Matos-Masei - He Who Hears the Cry

How Empathy Is the Highest Form of Psak

Matos-Masei - He Who Hears the Cry

One night, the Alter Rebbe, Rabbi Schneur Zalman of Liadi, sat learning.

Upstairs, though absorbed in his studies, he heard something.

His grandson, Rabbi DovBer, was also learning.

His young child had stirred, then fell from the cradle and began to cry.

The father heard nothing.

The grandfather, upstairs, heard it all.

He descended, lifted the child, soothed him, and rocked him gently back to sleep.

Later, the Alter Rebbe spoke to his grandson.

“No matter how lofty your thoughts, you must never fail to hear the cry of a Jewish child.”

That’s not just a sweet story. That’s a rebuke. That’s halacha.

This week, we learn a strange thing.

The Torah gives the laws of nedarim, vows.

These are some of the most delicate areas of halacha, where words become binding, where one utterance can turn a man’s home into a graveyard or a sanctuary.

And to whom does the Torah entrust this?

Not the Kohen Gadol. Not a committee. Not even the Sanhedrin.

It gives it to Moshe.

Why?

The Midrash answers with fire:

Because he saw their burdens. Vayar be-sivlosam.

Moshe Rabbeinu didn’t just see pain; he stepped into it.

He put his shoulder beneath the load.

He got dirty. He sweated. He hurt.

And so Hashem said, “You sat beneath their burdens; you will sit to unravel their vows.”

You will be their posek. Their dayan. Their nosei be-ol. The one who carries the yoke.

I once learned with a chavrusah who wasn’t ready for the topic we were assigned.

We were in a Yeshiva program for kids with little to no Torah background.

He was hungry to explore something else, something personal.

I said no. “The program says we’re learning this.”

And I watched his heart close.

I was young and dumb as they say, trying to be a “leader.”

But I hadn’t earned that yet.

I hadn’t felt his cry. I only heard the rules.
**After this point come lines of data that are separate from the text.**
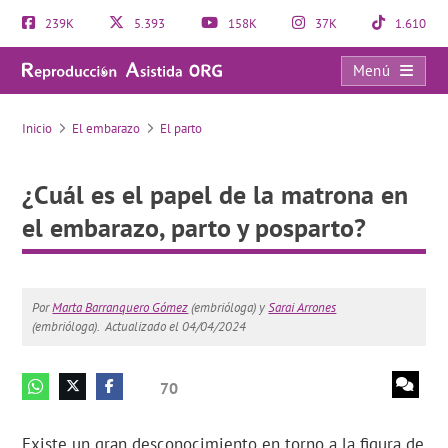
239K
5.393
158K
37K
1.610
Menú
¿Cuál es el papel de la matrona en el embarazo, parto y posparto?
Inicio
El embarazo
El parto
¿Cuál es el papel de la matrona en
el embarazo, parto y posparto?
Por
Marta Barranquero Gómez
(embrióloga) y
Sarai Arrones
(embrióloga).
Actualizado el 04/04/2024
70
Existe un gran desconocimiento en torno a la figura de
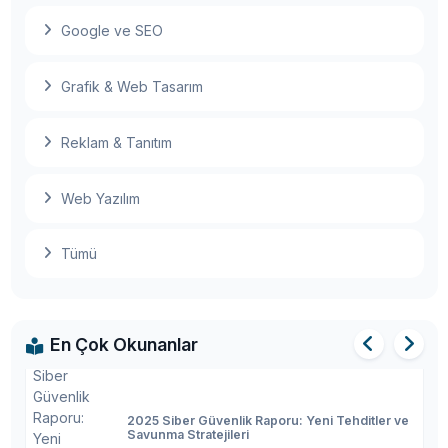
Google ve SEO
Meta, metaverse ürünlerinin yer aldığı ilk
fiziksel mağazasını açıyor
Grafik & Web Tasarım
İlk tam boyutlu otonom yolcu otobüsü yol
testlerine başladı
Reklam & Tanıtım
Web Yazılım
2025'te Yapay Zeka: Son Gelişmeler, Trendler
Tümü
ve Gelecek
En Çok Okunanlar
2025 Siber Güvenlik Raporu: Yeni Tehditler ve
Savunma Stratejileri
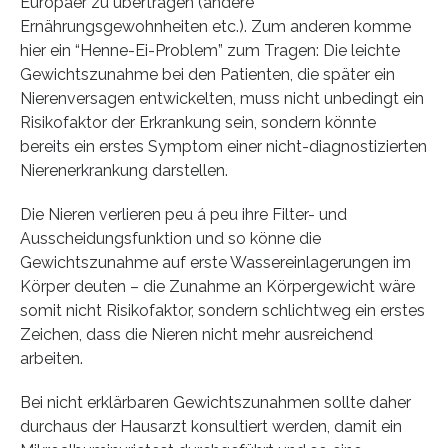
Europäer zu übertragen (andere
Ernährungsgewohnheiten etc.). Zum anderen komme
hier ein “Henne-Ei-Problem” zum Tragen: Die leichte
Gewichtszunahme bei den Patienten, die später ein
Nierenversagen entwickelten, muss nicht unbedingt ein
Risikofaktor der Erkrankung sein, sondern könnte
bereits ein erstes Symptom einer nicht-diagnostizierten
Nierenerkrankung darstellen.
Die Nieren verlieren peu á peu ihre Filter- und
Ausscheidungsfunktion und so könne die
Gewichtszunahme auf erste Wassereinlagerungen im
Körper deuten – die Zunahme an Körpergewicht wäre
somit nicht Risikofaktor, sondern schlichtweg ein erstes
Zeichen, dass die Nieren nicht mehr ausreichend
arbeiten.
Bei nicht erklärbaren Gewichtszunahmen sollte daher
durchaus der Hausarzt konsultiert werden, damit ein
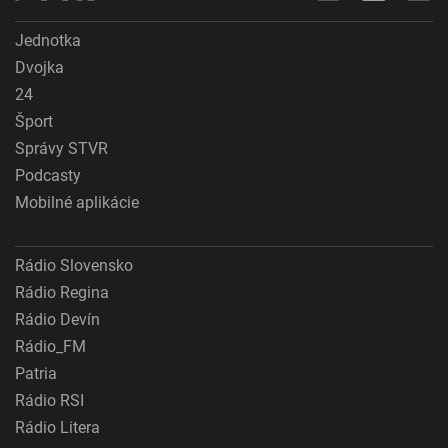
Jednotka
Dvojka
24
Šport
Správy STVR
Podcasty
Mobilné aplikácie
Rádio Slovensko
Rádio Regina
Rádio Devín
Rádio_FM
Patria
Rádio RSI
Rádio Litera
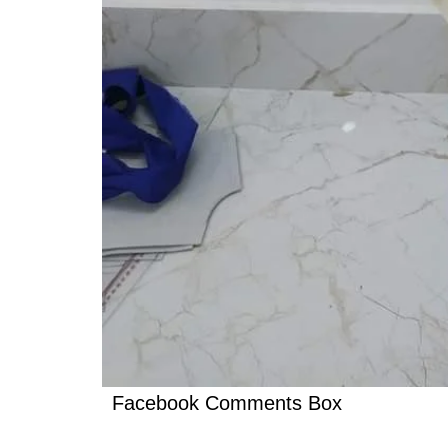
Facebook Comments Box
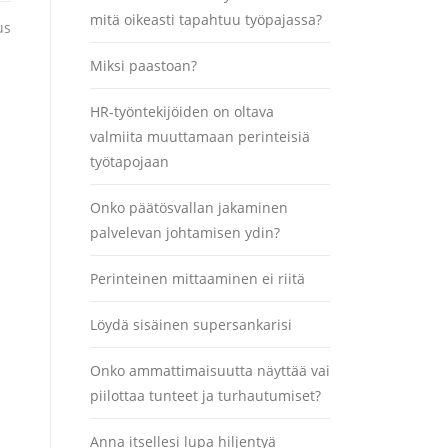
mitä oikeasti tapahtuu työpajassa?
us
Miksi paastoan?
HR-työntekijöiden on oltava
valmiita muuttamaan perinteisiä
työtapojaan
Onko päätösvallan jakaminen
palvelevan johtamisen ydin?
Perinteinen mittaaminen ei riitä
Löydä sisäinen supersankarisi
Onko ammattimaisuutta näyttää vai
piilottaa tunteet ja turhautumiset?
Anna itsellesi lupa hiljentyä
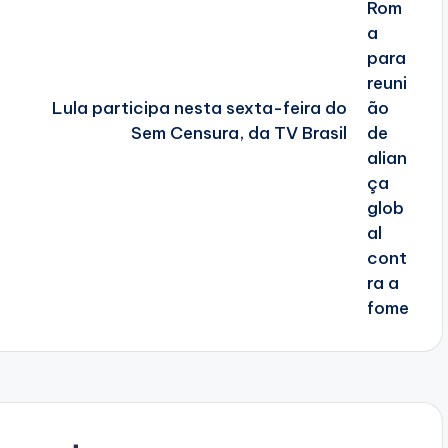
Lula participa nesta sexta-feira do
Sem Censura, da TV Brasil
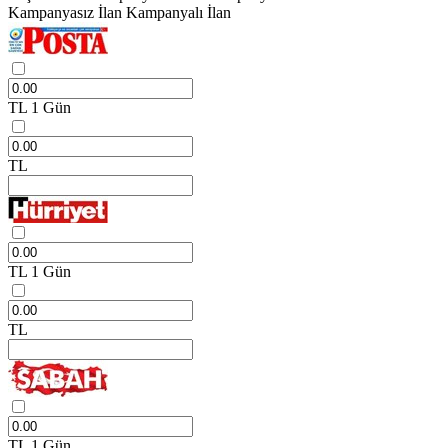
Kampanyasız İlan
Kampanyalı İlan
TL
1 Gün
TL
TL
1 Gün
TL
TL
1 Gün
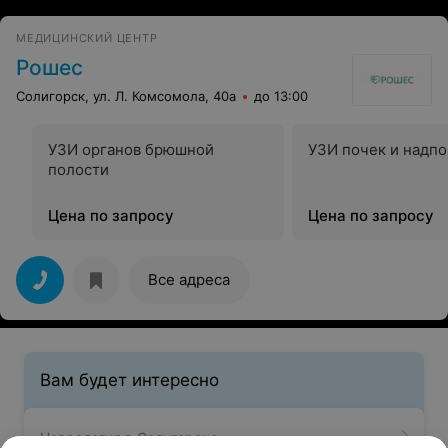
МЕДИЦИНСКИЙ ЦЕНТР
Рошес
Солигорск, ул. Л. Комсомола, 40а
до 13:00
УЗИ органов брюшной
УЗИ почек и надп
полости
Цена по запросу
Цена по запросу
Все адреса
Вам будет интересно
Неврология в Солигорске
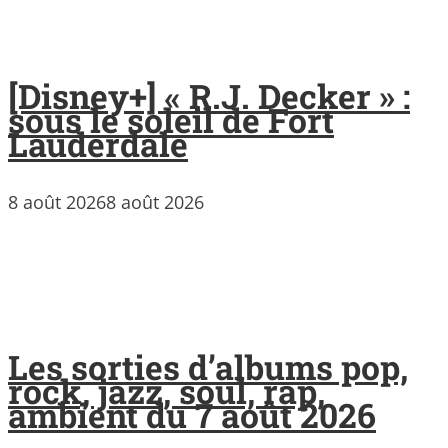
[Disney+] « R.J. Decker » :
sous le soleil de Fort
Lauderdale
8 août 2026
8 août 2026
Les sorties d’albums pop,
rock, jazz, soul, rap,
ambient du 7 août 2026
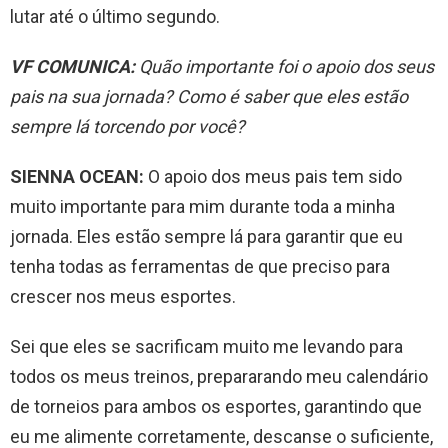
lutar até o último segundo.
VF COMUNICA:
Quão importante foi o apoio dos seus
pais na sua jornada? Como é saber que eles estão
sempre lá torcendo por você?
SIENNA OCEAN:
O apoio dos meus pais tem sido
muito importante para mim durante toda a minha
jornada. Eles estão sempre lá para garantir que eu
tenha todas as ferramentas de que preciso para
crescer nos meus esportes.
Sei que eles se sacrificam muito me levando para
todos os meus treinos, prepararando meu calendário
de torneios para ambos os esportes, garantindo que
eu me alimente corretamente, descanse o suficiente,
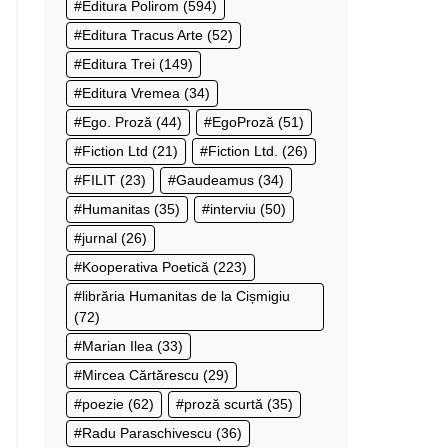
Editura Polirom
(594)
Editura Tracus Arte
(52)
Editura Trei
(149)
Editura Vremea
(34)
Ego. Proză
(44)
EgoProză
(51)
Fiction Ltd
(21)
Fiction Ltd.
(26)
FILIT
(23)
Gaudeamus
(34)
Humanitas
(35)
interviu
(50)
jurnal
(26)
Kooperativa Poetică
(223)
librăria Humanitas de la Cișmigiu
(72)
Marian Ilea
(33)
Mircea Cărtărescu
(29)
poezie
(62)
proză scurtă
(35)
Radu Paraschivescu
(36)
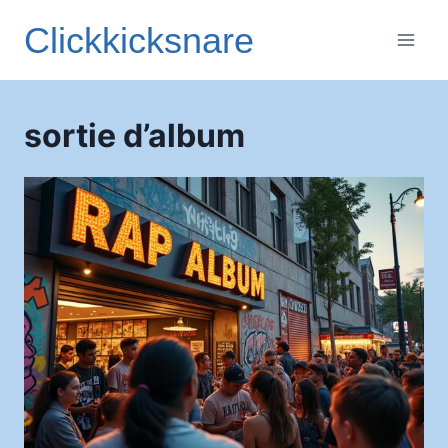
Aller
Clickkicksnare
au
contenu
sortie d’album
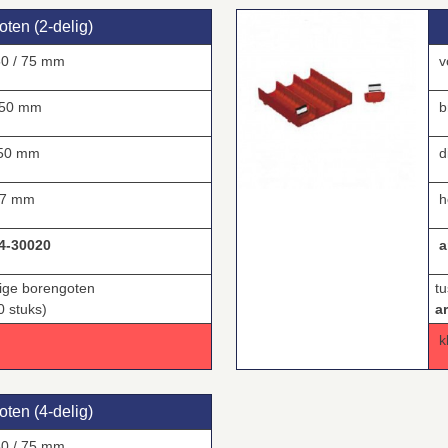
ten (2‑delig)
50 / 75 mm
v
 mm
b
 mm
d
 mm
h
4-30020
ar
lige borengoten
t
0 stuks)
a
k
ten (4‑delig)
50 / 75 mm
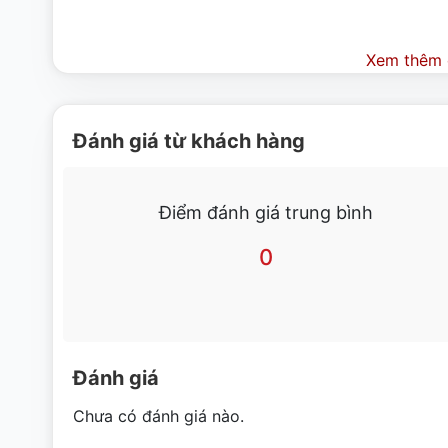
Xem thêm c
Đánh giá từ khách hàng
Điểm đánh giá trung bình
0
Hình ảnh lò nướng điện 1 t
Đánh giá
Chưa có đánh giá nào.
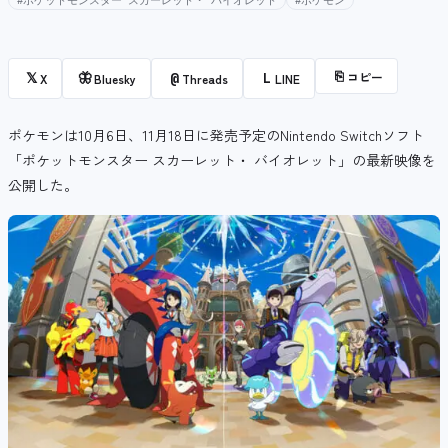
#ポケットモンスター スカーレット・ バイオレット
#ポケモン
⎘
コピー
𝕏
🦋
@
L
X
Bluesky
Threads
LINE
ポケモンは10月6日、11月18日に発売予定のNintendo Switchソフト
「ポケットモンスター スカーレット・ バイオレット」の最新映像を
公開した。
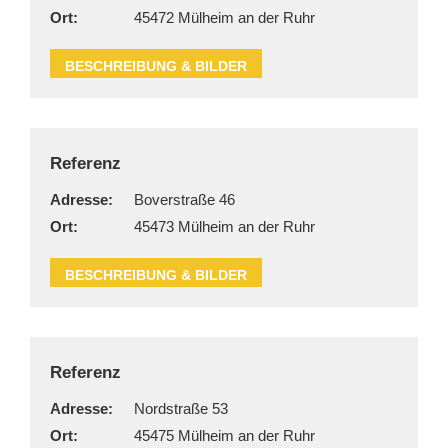
Ort:
45472 Mülheim an der Ruhr
BESCHREIBUNG & BILDER
Referenz
Adresse:
Boverstraße 46
Ort:
45473 Mülheim an der Ruhr
BESCHREIBUNG & BILDER
Referenz
Adresse:
Nordstraße 53
Ort:
45475 Mülheim an der Ruhr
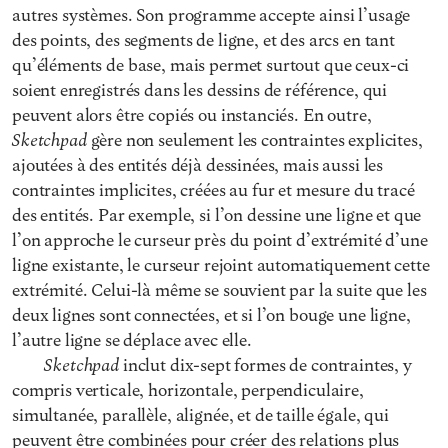
autres systèmes. Son programme accepte ainsi l’usage
des points, des segments de ligne, et des arcs en tant
qu’éléments de base, mais permet surtout que ceux-ci
soient enregistrés dans les dessins de référence, qui
peuvent alors être copiés ou instanciés. En outre,
Sketchpad
gère non seulement les contraintes explicites,
ajoutées à des entités déjà dessinées, mais aussi les
contraintes implicites, créées au fur et mesure du tracé
des entités. Par exemple, si l’on dessine une ligne et que
l’on approche le curseur près du point d’extrémité d’une
ligne existante, le curseur rejoint automatiquement cette
extrémité. Celui-là même se souvient par la suite que les
deux lignes sont connectées, et si l’on bouge une ligne,
l’autre ligne se déplace avec elle.
Sketchpad
inclut dix-sept formes de contraintes, y
compris verticale, horizontale, perpendiculaire,
simultanée, parallèle, alignée, et de taille égale, qui
peuvent être combinées pour créer des relations plus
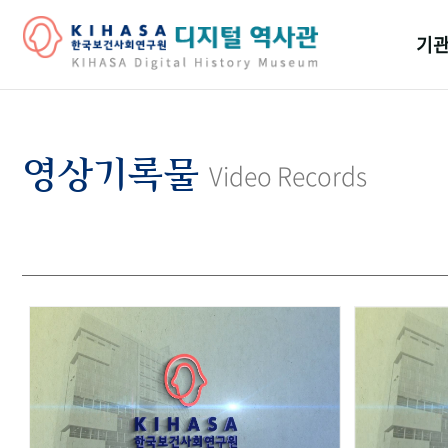
기관
걸어
기관
영상기록물
Video Records
역대
연구원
Rules without burden-sharing become cruelty.

The Gemara in Berachos (32a) teaches that Hashem made a vow after the Golden Calf.

A terrifying vow.

And Moshe—wrapped in his tallis like a dayan—annuls it.

Hashem, as the vower, comes before the sage.

What gave Moshe that power?

He didn’t study more than Aharon. He didn’t memorize more Mishnayos than Yehoshua.

How is Moshe different?

He felt deeper.

This is what Matir Nedarim means.

Not just halachic parsing.

Not armchair commentary.

It is the careful work of unpacking pain.

Of understanding the context, the regret, and the reason why the vow wasn’t made with full knowledge.

And only someone who can empathize and feel another’s pain can do that work honestly.

You want to know if your chicken is kosher?

A small posek checks the chicken.

A great posek checks your heart.

He checks all the things that aren't written in the books.

He reads everything in the creases of your face, of the pain pouring from your heart.

How many mouths does your wife have to feed?

What will this cost?

How will it affect her dignity to serve fish sticks on Yom Tov because you’re too scared to ask a second shaila?

I’ve seen the greatest poskim give the gentlest answers.

Not because they’re lenient on halacha, but because they’re strict about the human soul.

Hubris infects leadership when the leader forgets the pain of the people.

That’s how empires fall.

Rome didn’t collapse from swords; it crumbled under self-importance.

So did the monarchies of Europe.

And now, so does democracy: a bloated god with no ears.

We praise leaders for their eloquence, their confidence, and their strategy.

But not for their ears.

Torah does.

Moshe was chosen because he listened.

The parsha is called Matos, tribes. It begins with leaders.

It ends with Masei, journeys. Forty-two stops in the wilderness.

Each one etched in Torah.

Why?

Because each one was a place of struggle.

A cry. A moment of human weakness or divine mercy.

The Torah records journeys because journeys leave wounds.

And those wounds must be heard.

A leader, a Rav, a Rebbe, a Posek who cannot trace the map of pain is no leader at all.

A father who cannot hear the cry of his child, even while he learns, is not yet a father in full.

A man who wants to lead must learn to weep silently for the people he serves.

I’ll never forget that chavrusah.

I failed him.

I can’t say I’ll never make that mistake again.

But it’s a pain I will never forget.

I’ve seen the difference.

I’ve seen the man who pounds the table to prove a point.

And I’ve seen the man who quietly listens to a broken question and answers in a whisper.

The second one heals the world.

Be like that.

Be the one who feels.

You cannot annul what you have not felt.